Who is hurt by this?
The obvious answer, is Me, at the highest level. The interesting insight is that it also impacts all of the wonderful people in my life. People that likely would value my full, authentic contribution and appreciated seeing the full ME.
The choice to regulate, to not be fully present and real to one’s needs comes from many places. We are uncertain of ourselves or how someone will respond. Perhaps we are operating from a place of wanting to please, to keep peace or simply that we don’t feel we have enough information to express ourselves. The harm in this choice, is losing connection to pieces of yourself and not living fully.
Openness starts with self. It starts with loving your uniqueness, the good and the bad, the vulnerable elements and your hard edges. And of course, there are people and situations where you may need to “regulate” what you share. Work situations or situations that require you to establish boundaries. In these instances, staying true to yourself is key to honoring who you are.
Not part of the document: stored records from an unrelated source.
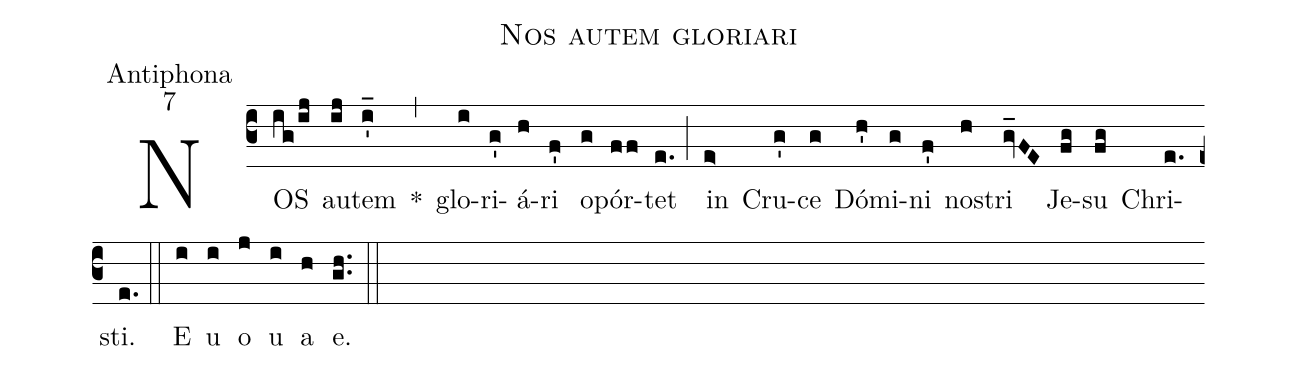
name:Nos autem gloriari;
office-part:Antiphona;
mode:7;
%%
(c3) NOS(ig/ij) au(ij)tem(i'_) *(,) glo(i)ri(g')á(h)ri(f') o(g)pór(ff)tet(e.) (;) in(e>) Cru(g')ce(g) Dó(h')mi(g)ni(f') no(h)stri(gv_FE) Je(fg)su(fg) Chri(e.)sti.(e.) (::) E(i) u(i) o(j) u(i) a(h) e.(gh..) (::)
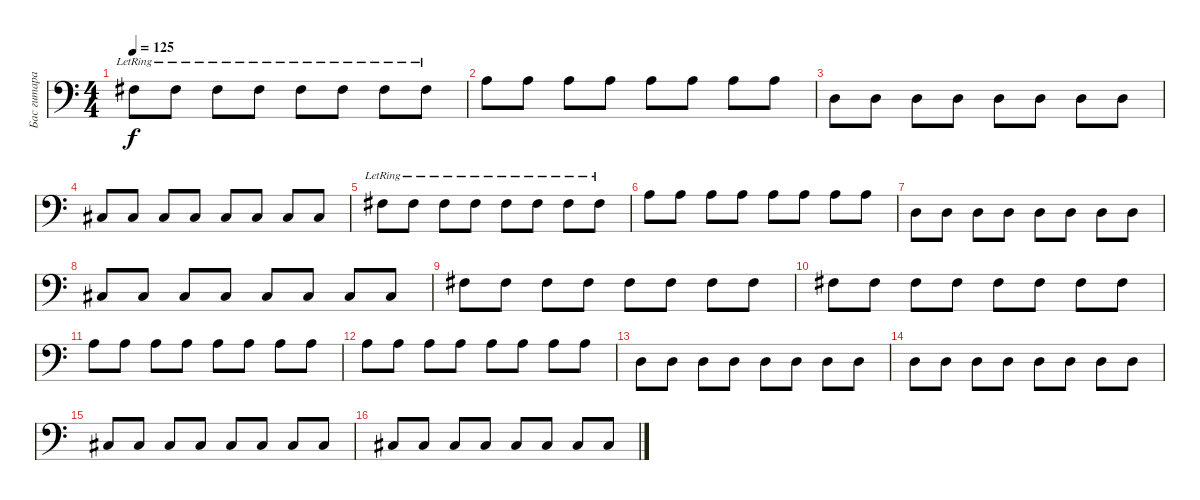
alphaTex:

\track ("Бас гитара" "Бас гитара") {instrument electricbassfinger}
\staff {score}
\tuning (G2 D2 A1 E1) {hide}
\ts (4 4)
\tempo 125
\clef f4
\ks c
9.3{lr}.8{dy f} 9.3{lr}.8 9.3{lr}.8 9.3{lr}.8 9.3{lr}.8 9.3{lr}.8 9.3{lr}.8 9.3{lr}.8 |
12.3.8 12.3.8 12.3.8 12.3.8 12.3.8 12.3.8 12.3.8 12.3.8 |
5.3.8 5.3.8 5.3.8 5.3.8 5.3.8 5.3.8 5.3.8 5.3.8 |
4.3.8 4.3.8 4.3.8 4.3.8 4.3.8 4.3.8 4.3.8 4.3.8 |
9.3{lr}.8 9.3{lr}.8 9.3{lr}.8 9.3{lr}.8 9.3{lr}.8 9.3{lr}.8 9.3{lr}.8 9.3{lr}.8 |
12.3.8 12.3.8 12.3.8 12.3.8 12.3.8 12.3.8 12.3.8 12.3.8 |
5.3.8 5.3.8 5.3.8 5.3.8 5.3.8 5.3.8 5.3.8 5.3.8 |
4.3.8 4.3.8 4.3.8 4.3.8 4.3.8 4.3.8 4.3.8 4.3.8 |
9.3.8 9.3.8 9.3.8 9.3.8 9.3.8 9.3.8 9.3.8 9.3.8 |
9.3.8 9.3.8 9.3.8 9.3.8 9.3.8 9.3.8 9.3.8 9.3.8 |
12.3.8 12.3.8 12.3.8 12.3.8 12.3.8 12.3.8 12.3.8 12.3.8 |
12.3.8 12.3.8 12.3.8 12.3.8 12.3.8 12.3.8 12.3.8 12.3.8 |
5.3.8 5.3.8 5.3.8 5.3.8 5.3.8 5.3.8 5.3.8 5.3.8 |
5.3.8 5.3.8 5.3.8 5.3.8 5.3.8 5.3.8 5.3.8 5.3.8 |
4.3.8 4.3.8 4.3.8 4.3.8 4.3.8 4.3.8 4.3.8 4.3.8 |
4.3.8 4.3.8 4.3.8 4.3.8 4.3.8 4.3.8 4.3.8 4.3.8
I am reminded of a podcast I listened to on Wisdom Talk Radio, The Critical Key of Discernment for Living a Life that Works. When we know ourselves, when we are open to who we are, when we are able to go inside to our inner knowing, and trust it, we are able to discern and thus choose what we share of ourselves. We are able to identify the level of openness of ourselves we wish to bring to a situation or relationship. We are able to feel into our body what is in alignment for us and we are able to separate from the needs of others.
By having the tools to make a choice, we are able to create meaningful relationships. Relationships where there is connection, love and understanding. In the workplace, it may be less about love and more about connection, creativity, partnership and innovation, but I believe love also has a place there. Whatever the dynamic, it starts with openness to self. It starts with authenticity and self-love.